The Five Points that Belong on Every Advisor’s Website
Shouldn’t clients be able to look on a financial planner’s website and see what services they can expect to receive for the fees they expect to pay? Shouldn’t the profession evolve a pricing model where people who do more for the client can charge more, and those who do less will charge less?
My thinking on this topic goes back 15 years, to when Boston Globe columnist Chuck Jaffe (who moved on to MarketWatch and now hosts his own investment-oriented radio show) called me up and asked an interesting question.
“Bob,” he said, “I’m confused.”
“I’ve got these two well-respected financial planner types here in town that I’ve been talking to for years. They’re both fee-only.”

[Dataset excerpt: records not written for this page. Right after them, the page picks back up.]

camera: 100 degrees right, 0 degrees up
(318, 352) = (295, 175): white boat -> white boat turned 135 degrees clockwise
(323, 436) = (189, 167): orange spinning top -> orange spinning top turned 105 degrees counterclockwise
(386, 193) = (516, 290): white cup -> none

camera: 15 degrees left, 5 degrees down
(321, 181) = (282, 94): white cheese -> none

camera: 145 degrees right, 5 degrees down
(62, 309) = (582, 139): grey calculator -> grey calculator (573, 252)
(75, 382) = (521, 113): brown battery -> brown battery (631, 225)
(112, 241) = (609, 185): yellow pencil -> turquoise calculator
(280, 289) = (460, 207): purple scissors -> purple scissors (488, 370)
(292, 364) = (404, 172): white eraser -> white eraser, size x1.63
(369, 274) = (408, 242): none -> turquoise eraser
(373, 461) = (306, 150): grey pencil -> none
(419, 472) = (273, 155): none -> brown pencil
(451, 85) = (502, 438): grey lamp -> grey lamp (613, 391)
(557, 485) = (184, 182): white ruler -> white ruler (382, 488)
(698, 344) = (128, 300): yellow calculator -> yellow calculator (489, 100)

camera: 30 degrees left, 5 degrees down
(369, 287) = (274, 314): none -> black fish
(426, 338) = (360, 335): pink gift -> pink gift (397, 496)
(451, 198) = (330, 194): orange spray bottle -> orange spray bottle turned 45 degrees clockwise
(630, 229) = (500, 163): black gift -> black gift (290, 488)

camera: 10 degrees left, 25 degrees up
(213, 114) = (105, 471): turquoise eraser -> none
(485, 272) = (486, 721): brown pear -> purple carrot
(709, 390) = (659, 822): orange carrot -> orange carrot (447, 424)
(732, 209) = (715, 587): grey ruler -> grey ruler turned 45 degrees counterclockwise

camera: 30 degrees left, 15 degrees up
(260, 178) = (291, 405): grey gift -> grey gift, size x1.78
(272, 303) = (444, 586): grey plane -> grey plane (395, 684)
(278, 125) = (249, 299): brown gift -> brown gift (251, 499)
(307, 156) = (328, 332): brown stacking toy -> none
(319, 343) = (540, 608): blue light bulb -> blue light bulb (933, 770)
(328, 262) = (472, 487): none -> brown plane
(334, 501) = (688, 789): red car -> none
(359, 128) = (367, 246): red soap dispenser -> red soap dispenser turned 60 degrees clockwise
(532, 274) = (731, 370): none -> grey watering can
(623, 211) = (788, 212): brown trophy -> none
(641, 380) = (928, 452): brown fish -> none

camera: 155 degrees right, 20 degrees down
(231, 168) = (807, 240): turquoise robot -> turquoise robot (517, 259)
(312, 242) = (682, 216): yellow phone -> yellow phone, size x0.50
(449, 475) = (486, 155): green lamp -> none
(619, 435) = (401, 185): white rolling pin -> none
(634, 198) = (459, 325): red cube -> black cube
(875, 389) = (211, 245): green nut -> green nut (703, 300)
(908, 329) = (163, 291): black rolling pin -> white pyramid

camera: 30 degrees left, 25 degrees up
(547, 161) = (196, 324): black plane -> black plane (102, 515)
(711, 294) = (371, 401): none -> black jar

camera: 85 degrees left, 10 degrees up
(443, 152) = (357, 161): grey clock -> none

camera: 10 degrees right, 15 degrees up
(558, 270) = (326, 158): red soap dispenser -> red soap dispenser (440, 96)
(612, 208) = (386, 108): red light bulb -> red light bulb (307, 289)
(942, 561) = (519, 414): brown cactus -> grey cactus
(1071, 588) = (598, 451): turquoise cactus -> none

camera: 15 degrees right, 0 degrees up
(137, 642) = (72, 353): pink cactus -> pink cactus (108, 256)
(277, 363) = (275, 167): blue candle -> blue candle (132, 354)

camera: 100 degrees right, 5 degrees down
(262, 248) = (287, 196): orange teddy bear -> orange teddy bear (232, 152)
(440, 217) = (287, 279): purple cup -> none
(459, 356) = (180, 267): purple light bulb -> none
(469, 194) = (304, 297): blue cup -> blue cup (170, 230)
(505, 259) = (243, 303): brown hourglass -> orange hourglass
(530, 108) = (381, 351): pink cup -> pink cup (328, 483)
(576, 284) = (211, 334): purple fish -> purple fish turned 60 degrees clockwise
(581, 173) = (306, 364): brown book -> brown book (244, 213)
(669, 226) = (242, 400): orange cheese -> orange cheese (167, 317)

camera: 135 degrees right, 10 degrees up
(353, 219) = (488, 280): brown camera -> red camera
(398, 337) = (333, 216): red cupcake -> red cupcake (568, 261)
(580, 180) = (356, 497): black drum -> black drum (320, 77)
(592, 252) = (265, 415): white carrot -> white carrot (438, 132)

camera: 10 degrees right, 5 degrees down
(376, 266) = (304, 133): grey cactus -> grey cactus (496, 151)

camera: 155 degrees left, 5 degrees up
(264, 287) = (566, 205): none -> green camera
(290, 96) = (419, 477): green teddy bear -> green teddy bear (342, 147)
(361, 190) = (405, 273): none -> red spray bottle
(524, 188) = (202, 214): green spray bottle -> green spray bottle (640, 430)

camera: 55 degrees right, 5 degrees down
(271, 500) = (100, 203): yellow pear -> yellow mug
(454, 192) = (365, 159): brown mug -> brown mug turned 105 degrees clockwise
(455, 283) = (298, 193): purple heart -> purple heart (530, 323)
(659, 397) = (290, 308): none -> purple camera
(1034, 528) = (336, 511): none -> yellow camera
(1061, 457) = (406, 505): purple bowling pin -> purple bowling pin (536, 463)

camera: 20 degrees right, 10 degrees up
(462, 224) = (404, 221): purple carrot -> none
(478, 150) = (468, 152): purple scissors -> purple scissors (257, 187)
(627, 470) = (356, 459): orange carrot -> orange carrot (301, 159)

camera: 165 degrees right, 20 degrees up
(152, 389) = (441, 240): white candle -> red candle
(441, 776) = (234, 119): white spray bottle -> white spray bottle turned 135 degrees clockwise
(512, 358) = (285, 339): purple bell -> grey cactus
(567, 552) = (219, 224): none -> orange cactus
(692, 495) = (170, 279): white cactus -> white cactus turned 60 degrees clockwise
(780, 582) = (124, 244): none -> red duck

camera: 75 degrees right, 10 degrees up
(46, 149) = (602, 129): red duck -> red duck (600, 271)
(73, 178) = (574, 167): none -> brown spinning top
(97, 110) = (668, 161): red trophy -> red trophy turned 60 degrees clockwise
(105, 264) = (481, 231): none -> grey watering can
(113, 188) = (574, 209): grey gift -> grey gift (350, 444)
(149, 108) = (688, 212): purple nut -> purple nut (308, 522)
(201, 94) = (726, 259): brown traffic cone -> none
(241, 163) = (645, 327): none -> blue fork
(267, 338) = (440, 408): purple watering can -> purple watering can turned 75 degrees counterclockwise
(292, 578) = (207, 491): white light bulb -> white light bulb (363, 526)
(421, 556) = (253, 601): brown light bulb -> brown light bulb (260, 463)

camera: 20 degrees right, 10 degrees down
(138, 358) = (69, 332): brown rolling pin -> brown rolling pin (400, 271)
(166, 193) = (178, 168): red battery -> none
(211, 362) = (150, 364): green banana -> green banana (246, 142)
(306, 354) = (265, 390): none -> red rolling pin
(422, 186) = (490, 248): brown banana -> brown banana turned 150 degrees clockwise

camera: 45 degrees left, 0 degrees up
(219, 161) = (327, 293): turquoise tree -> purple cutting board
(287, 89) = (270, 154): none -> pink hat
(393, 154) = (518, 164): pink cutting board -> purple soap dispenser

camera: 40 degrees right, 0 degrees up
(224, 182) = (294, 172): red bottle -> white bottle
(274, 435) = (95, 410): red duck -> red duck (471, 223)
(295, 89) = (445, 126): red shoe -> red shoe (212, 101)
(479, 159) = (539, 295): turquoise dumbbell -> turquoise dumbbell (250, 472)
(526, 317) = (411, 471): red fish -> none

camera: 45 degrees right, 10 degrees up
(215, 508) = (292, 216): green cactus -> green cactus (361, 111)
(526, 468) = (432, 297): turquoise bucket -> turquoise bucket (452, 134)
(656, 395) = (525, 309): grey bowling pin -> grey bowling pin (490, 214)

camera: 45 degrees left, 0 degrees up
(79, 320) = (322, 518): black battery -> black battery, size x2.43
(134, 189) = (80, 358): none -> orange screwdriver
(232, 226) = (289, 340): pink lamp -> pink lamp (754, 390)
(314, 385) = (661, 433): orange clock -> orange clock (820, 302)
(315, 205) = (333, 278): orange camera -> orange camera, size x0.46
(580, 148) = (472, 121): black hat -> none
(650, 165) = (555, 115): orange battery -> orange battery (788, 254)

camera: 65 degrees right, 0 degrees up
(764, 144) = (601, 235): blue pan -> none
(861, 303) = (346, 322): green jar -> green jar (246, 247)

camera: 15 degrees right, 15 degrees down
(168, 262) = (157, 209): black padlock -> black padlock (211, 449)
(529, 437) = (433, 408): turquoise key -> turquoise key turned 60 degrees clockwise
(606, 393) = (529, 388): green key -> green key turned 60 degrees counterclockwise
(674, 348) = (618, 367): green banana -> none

“So what’s confusing you?”
“They’ve been telling me about their services,” he told me. “One of them does full-service financial planning, soup-to-nuts, including estate and gift planning, and the financial plan is updated every year. He also manages client portfolios, using mostly index funds. The other one,” he said, “only manages client portfolios, using mostly index funds.”
I confessed that I was having a hard time seeing the problem. “So?” I said.
“So,” he said, “they both charge the same 1% or so of assets under management. I think the clients of the first advisor are getting a great deal,” Jaffe added, “and the clients of the second advisor are getting overcharged. But I wanted to check with you to see what you thought about it.”
Today, a decade and a half later, consumers are still facing what I’ll call the Jaffe Dilemma. They’re still trying to figure out what services they can expect from a financial planner, and how to measure the value of what they’re paying for. The situation is complicated by the fact that even pure asset managers will do a perfunctory financial plan that mostly assesses how much a client needs to accumulate in order to afford retirement – surely the most basic of all financial planning calculations, but it qualifies under some definition of “financial planning.”